News
New York City Bar Association Releases Report on Compliance Officer Liability; Makes Four Recommendations to Regulators

New York, February 4, 2020 – Compliance Officers face unnecessary risks that undermine effectiveness and regulatory goals, according to the “Report on Chief Compliance Officer Liability in the Financial Sector” (the “Report”) written by the Compliance Committee of the New York City Bar Association in partnership with the Association for Corporate Growth, American Investment Council, and the Securities Industry and Financial Markets Association.

“Financial firm compliance officers serve as essential gatekeepers to prevent, detect, and remediate violations of laws, regulations, and internal policies and rules,” states the Report. However, this role subjects compliance officers to inherent risk of regulatory investigation and personal liability. As the Report notes, increased apprehension of liability stems from a real “increase in enforcement actions brought against compliance officers, recent regulatory focus on holding individuals liable for compliance failures, and an expanding set of regulatory requirements.” According to the Report, these investigations can “discourage appropriate activity by compliance officers” and “threatens to reduce the ranks of effective, qualified candidates seeking and remaining in compliance positions.”

The Report outlines compliance officers’ regulatory concerns, recent enforcement actions against compliance officers and several proposals to bolster regulatory and compliance communication, interaction and understanding between regulators and the compliance community.

The Report makes four proposals for consideration by regulators policing the financial sector, such as the Securities & Exchange Commission and the Financial Industry Regulatory Authority:

  • Release formal guidance articulating specific factors guiding discretion on charging decisions against chief compliance officers.

As explained in the Report, which provides six suggested factors to guide discretion, “formal guidance from financial regulators outlining the principles that will be used to determine whether to pursue regulatory action, individually or personally, against compliance officers will both further regulatory goals and grant compliance officers greater certainty that good faith conduct will not likely lead to personal liability.”

  • Communicate greater detail on the conducting of inspections and investigations of chief compliance officers in existing methods of informal guidance, through providing greater detail in enforcement action releases, or in other public communication methods.

Offering greater detail in this way, according to the Report, “may offer greater clarity and present a less costly way to articulate regulatory priorities and highlight good practices that the regulator would like to see adopted.”

  • Create an ex ante method of communication between compliance officers and regulatory staff.

As the Report notes, “compliance officers face an information gap when existing guidance does not cover a novel circumstance or close question,” and the “potential for advertent errors” can be mitigated “by establishing fora in which compliance officers and regulators can communicate and gain a preliminary understanding of each other’s positions, views, and challenges.”

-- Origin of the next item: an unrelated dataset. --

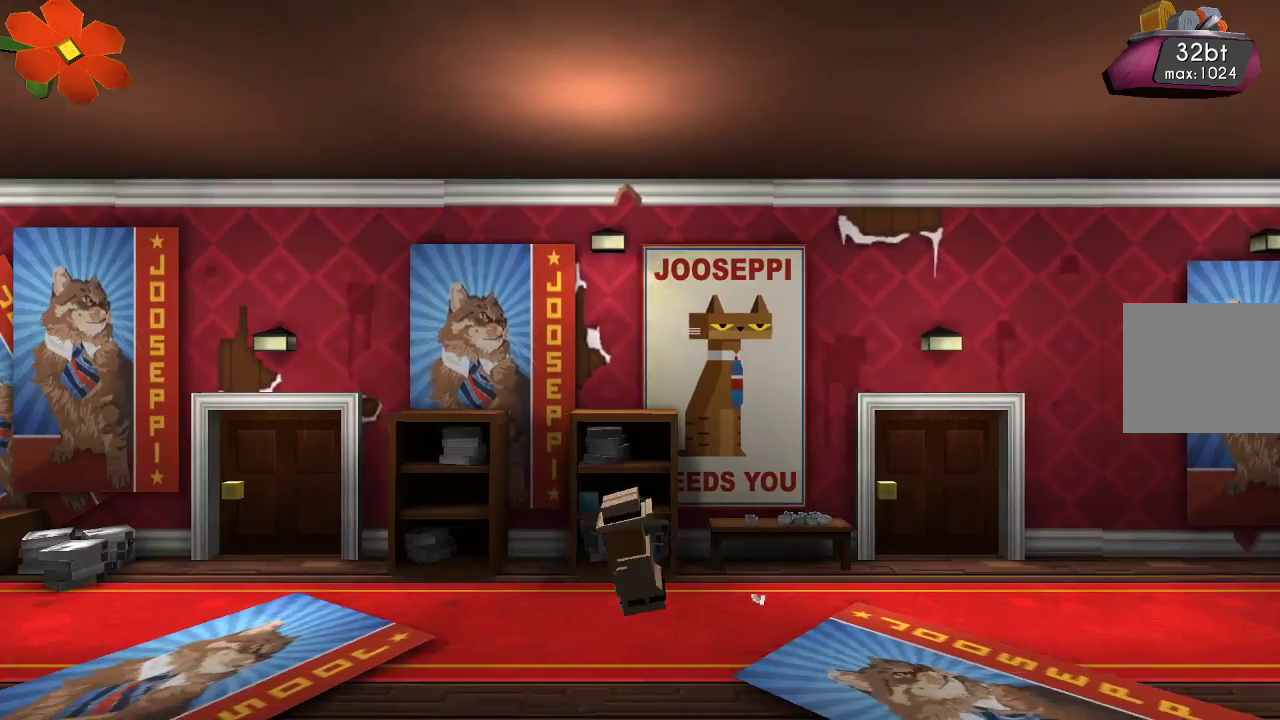
{"dt_ms": 500, "buttons": [], "left_stick": "left", "right_stick": "center", "events": [[167, "R1", "down"], [367, "R1", "up"]]}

  • Create an ongoing advisory group between regulators and the compliance community to discuss areas of mutual concern.

“These are practical recommendations that, if implemented, can help the compliance community and the regulating authorities better achieve their shared goals without any fundamental legislative or regulatory actions,” stated Patrick Campbell, Chair of the Compliance Committee.

The full report can be read here: http://bit.ly/36WijwB.

 

About the New York City Bar Association

The mission of the New York City Bar Association, which was founded in 1870 and has 24,000 members, is to equip and mobilize a diverse legal profession to practice with excellence, promote reform of the law, and uphold the rule of law and access to justice in support of a fair society and the public interest in our community, our nation, and throughout the world. www.nycbar.org

About the American Investment Council

The American Investment Council (AIC) is an advocacy and resource organization established to develop and provide information about the private investment industry and its contributions to the long-term growth of the U.S. economy and retirement security of American workers. Member firms of the AIC consist of the country’s leading private equity, private credit, and growth capital firms united by their successful partnerships with limited partners and American businesses.  Learn more at www.investmentcouncil.org.

About the Association for Corporate Growth (“ACG”)

The Association for Corporate Growth’s mission is to drive middle-market growth. ACG is a trusted and respected resource for its 14,500 middle-market dealmakers and business leaders who invest in growth and build companies. In 2017, ACG’s Private Equity Regulatory Task Force published the ACG Private Equity Regulatory and Compliance (PERC) Principles, which provide industry consensus on regulatory and compliance principles for small and midsized private equity firms. ACG hosts a robust database that tracks job creation through private equity investment that can be found at www.GrowthEconomy.org. Learn more at www.ACG.org.

About the Securities Industry and Financial Markets Association (“SIFMA”)

SIFMA is the leading trade association for broker-dealers, investment banks and asset managers operating in the U.S. and global capital markets. On behalf of our industry’s nearly 1 million employees, we advocate for legislation, regulation and business policy, affecting retail and institutional investors, equity and fixed income markets and related products and services. We serve as an industry coordinating body to promote fair and orderly markets, informed regulatory compliance, and efficient market operations and resiliency. We also provide a forum for industry policy and professional development. SIFMA, with offices in New York and Washington, D.C., is the U.S. regional member of the Global Financial Markets Association (GFMA).